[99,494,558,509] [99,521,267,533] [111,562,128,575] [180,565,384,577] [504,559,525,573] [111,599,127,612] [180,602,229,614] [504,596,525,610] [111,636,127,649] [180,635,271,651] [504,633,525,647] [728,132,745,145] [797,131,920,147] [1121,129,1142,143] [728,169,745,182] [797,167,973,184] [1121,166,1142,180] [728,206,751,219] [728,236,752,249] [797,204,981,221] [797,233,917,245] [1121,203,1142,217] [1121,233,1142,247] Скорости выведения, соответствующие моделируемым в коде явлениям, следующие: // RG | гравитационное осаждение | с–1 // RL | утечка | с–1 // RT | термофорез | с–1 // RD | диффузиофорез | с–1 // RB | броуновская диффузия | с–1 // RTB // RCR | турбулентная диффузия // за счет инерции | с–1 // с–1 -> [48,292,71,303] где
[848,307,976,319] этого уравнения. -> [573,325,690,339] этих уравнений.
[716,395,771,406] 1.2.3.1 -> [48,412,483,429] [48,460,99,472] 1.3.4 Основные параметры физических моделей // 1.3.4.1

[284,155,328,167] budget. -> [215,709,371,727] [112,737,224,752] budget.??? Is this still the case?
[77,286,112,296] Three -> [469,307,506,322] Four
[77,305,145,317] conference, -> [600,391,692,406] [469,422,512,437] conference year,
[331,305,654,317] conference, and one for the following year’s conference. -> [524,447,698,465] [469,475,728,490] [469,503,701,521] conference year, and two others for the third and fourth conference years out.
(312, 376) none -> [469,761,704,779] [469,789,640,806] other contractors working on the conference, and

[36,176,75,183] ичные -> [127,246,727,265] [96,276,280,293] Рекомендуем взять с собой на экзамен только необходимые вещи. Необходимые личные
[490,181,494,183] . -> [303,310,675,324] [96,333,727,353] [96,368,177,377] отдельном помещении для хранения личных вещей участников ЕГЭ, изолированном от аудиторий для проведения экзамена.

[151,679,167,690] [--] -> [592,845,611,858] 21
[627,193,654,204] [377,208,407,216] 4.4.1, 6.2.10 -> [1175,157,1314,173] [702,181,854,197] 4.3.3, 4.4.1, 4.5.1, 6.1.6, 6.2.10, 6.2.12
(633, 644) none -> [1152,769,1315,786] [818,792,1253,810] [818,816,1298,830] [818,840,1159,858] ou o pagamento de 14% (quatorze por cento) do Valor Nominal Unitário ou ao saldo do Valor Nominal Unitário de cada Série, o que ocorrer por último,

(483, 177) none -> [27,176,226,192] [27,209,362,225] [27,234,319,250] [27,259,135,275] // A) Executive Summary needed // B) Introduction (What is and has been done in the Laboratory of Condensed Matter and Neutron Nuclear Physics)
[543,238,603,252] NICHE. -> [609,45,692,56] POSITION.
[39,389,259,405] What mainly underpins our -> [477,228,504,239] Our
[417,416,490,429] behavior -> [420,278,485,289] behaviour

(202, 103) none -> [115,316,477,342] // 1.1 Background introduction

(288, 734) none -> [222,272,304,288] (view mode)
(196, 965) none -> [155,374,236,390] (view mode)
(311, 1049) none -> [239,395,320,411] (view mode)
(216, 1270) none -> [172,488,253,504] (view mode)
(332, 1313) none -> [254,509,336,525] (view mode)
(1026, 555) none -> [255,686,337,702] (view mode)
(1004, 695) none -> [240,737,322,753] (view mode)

━━━━━━━━━━

-- WORK ORDER --
Check each line above for the string "year" and return those that contain it.

-- ANSWER FOR THE TASK --
[77,305,145,317] conference, -> [600,391,692,406] [469,422,512,437] conference year,
[331,305,654,317] conference, and one for the following year’s conference. -> [524,447,698,465] [469,475,728,490] [469,503,701,521] conference year, and two others for the third and fourth conference years out.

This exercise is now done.